Intel's used to more of a yearly cadence of introducing products and technology. Following the Tick-Tock cycle since the days of the Conroe x86 CPU microarchitecture, powering Intel's 6000 series Core 2 Duo and Core 2 Quad chips, Intel would introduce a new CPU architecture one year and follow with a shrunken version of that same CPU architecture on a new, smaller and more power efficient manufacturing process the next. This has been the case for a decade, until very recently when senior executives and engineers at Intel began to face the challenges of a slowing Moore's Law. The law which governed the rate of shrinking semiconductor chips for over six decades. And dictated the rate at which all of the semiconductor industry would advance.
Last year we saw an exception to Intel's Tick-Tock cadence occur. We saw the company follow its new CPU architecture with a mere refresh of the previously introduced chips, not with a new manufacturing process or a new design. Intel followed its 4th generation of Intel Core i desktop processors, code named Haswell, with a new set of 4th generation products dubbed "Haswell Refresh". Instead, had the company followed its traditional cadence, we should have seen Intel introduce its 5th generation code named Broadwell parts.

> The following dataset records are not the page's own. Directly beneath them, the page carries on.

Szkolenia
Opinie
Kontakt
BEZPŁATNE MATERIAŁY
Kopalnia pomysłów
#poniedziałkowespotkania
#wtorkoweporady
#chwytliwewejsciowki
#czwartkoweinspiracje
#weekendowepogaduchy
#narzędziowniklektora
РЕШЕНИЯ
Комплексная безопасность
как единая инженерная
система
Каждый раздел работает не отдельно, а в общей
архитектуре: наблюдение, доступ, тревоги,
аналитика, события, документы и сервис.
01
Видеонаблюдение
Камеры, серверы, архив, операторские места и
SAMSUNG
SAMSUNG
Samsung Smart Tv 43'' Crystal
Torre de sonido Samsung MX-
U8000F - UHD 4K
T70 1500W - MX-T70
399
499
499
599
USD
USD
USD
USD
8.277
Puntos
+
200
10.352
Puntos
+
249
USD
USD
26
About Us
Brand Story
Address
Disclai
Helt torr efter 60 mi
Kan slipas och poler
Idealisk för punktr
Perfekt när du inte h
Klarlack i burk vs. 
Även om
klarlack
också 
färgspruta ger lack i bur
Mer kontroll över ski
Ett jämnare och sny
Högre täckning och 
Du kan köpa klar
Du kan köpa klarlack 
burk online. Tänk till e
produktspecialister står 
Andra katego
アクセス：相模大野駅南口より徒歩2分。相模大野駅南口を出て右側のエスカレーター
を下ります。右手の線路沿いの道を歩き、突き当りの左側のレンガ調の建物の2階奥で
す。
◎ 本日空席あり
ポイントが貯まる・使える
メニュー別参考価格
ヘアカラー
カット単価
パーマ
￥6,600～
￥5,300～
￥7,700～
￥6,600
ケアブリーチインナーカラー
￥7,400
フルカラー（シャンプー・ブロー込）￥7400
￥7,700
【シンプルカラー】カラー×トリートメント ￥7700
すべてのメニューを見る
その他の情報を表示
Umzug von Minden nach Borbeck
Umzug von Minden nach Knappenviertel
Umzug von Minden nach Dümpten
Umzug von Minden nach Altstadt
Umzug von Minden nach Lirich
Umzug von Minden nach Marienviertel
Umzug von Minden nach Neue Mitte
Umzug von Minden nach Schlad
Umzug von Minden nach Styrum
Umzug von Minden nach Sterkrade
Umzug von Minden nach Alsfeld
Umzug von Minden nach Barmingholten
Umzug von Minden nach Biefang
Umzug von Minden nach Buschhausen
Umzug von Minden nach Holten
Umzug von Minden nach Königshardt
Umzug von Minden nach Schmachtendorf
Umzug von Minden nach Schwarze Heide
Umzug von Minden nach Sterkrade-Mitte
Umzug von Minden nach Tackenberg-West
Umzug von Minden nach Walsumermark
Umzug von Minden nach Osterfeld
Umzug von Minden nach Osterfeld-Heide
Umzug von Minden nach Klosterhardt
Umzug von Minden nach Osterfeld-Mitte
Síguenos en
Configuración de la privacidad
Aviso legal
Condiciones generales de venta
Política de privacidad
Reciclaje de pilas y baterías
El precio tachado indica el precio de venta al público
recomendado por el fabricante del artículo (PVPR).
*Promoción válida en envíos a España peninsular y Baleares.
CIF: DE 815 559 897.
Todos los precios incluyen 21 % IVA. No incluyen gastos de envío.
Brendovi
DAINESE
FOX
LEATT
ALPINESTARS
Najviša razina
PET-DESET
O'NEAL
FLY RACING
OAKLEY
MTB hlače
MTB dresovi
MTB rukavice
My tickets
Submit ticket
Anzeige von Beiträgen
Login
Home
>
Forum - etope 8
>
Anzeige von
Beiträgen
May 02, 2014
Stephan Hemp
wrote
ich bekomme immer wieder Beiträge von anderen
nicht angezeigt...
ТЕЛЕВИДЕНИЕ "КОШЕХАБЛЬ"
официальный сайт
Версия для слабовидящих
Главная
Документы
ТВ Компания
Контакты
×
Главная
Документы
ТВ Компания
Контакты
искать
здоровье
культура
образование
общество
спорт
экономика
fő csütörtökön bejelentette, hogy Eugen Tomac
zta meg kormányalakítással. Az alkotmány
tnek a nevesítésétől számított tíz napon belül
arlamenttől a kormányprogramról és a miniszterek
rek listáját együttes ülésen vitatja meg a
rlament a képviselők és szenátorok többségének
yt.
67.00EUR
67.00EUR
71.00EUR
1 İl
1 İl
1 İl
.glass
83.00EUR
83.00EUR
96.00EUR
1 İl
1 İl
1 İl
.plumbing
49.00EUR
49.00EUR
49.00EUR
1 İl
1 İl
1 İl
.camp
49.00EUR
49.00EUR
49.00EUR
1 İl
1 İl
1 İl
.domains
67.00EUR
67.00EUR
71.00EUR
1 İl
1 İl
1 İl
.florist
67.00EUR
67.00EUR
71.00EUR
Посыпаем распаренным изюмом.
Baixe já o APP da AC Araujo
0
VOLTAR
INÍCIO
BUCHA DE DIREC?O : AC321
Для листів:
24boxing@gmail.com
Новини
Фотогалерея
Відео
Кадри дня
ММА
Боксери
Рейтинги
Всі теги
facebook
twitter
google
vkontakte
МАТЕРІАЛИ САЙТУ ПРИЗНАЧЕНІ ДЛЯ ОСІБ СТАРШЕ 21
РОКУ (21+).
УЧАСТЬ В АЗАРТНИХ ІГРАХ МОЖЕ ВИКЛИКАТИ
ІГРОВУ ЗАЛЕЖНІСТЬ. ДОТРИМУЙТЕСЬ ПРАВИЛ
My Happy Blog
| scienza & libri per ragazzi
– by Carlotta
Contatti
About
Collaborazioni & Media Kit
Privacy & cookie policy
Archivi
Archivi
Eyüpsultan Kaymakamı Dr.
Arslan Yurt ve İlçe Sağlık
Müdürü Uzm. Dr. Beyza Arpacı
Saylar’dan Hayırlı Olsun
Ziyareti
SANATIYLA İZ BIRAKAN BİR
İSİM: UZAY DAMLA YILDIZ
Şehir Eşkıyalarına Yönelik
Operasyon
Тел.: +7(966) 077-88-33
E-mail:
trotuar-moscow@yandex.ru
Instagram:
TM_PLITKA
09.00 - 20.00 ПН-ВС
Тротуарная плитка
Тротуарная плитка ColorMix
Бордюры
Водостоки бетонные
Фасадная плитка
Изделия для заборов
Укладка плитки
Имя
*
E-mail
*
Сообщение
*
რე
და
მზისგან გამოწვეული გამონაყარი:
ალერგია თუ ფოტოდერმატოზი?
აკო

Was that a good enough reason to blame the financials for however is a question that we should definitely be asking. On the face of it, skipping Broadwell does seem like it might have been the reason behind Intel's 22% decline in desktop revenue this past quarter. However, launching Broadwell instead of Devil's Canyon , Haswell Refresh, in the desktop would not have made any difference, in fact it could have made things even worse for the Santa Clara chip maker.
The Broadwell chips which the company managed to introduce in the desktop segment earlier this year featured significantly lower clock speeds than their Devil's Canyon counter-parts and generally did not overclock as well. This coupled with their very modest gains in instructions per clock meant that they were generally slower than their Devil's Canyon counterparts. And because they featured significantly larger integrated graphics solutions, something that's of no use to desktop PC gamers who opt for discrete GPUs instead, and were made on a more expensive 14nm process, vs 22nm for Haswell, meant that they were more expensive to make and more expensive to buy than their Haswell equivalents. All of those factors combined made them less attractive to most potential desktop CPU buyers, especially gamers, which constitute the only bright spot in the declining PC industry.
If we take a brief look at stats on a major retailer like Amazon.com, we quickly come to the realization that Devil's Canyon was actually a huge success for Intel. Haswell Refresh i7 processors actually sold nearly twice as well as original Haswell i7 processors in the same period of time. In contrast both the number of units sold and the reviews for desktop Broadwell chips have been anything but bright.
With every processor generation since the introduction of Sandy Bridge in 2011 users have been less and less inclined to upgrade. We've seen no tangible performance improvements in CPU performance ever since those 2nd generation i core parts have been introduced. What we have seen are anemic mid single digit performance improvements and prices that have generally been climbing up with every generation of CPUs that intel introduces. Combine the two and you get a very clear picture as to why desktop users aren't upgrading.
More interestingly, Intel will have to face off against AMD's hotly anticipated Zen CPU microarchitecture. Conceived by the formidable Jim Keller who gave the world the two most successful CPUs AMD has ever introduced in its history, the original Athlon and the Athlon64. With the company touting a sizable 40% performance improvement over what's available today, a far cry from the annual 5% that we've become accustomed to from its rival Intel. It's bound to shake things up and potentially give Intel's Kirk Skaugen one more challenge to take on.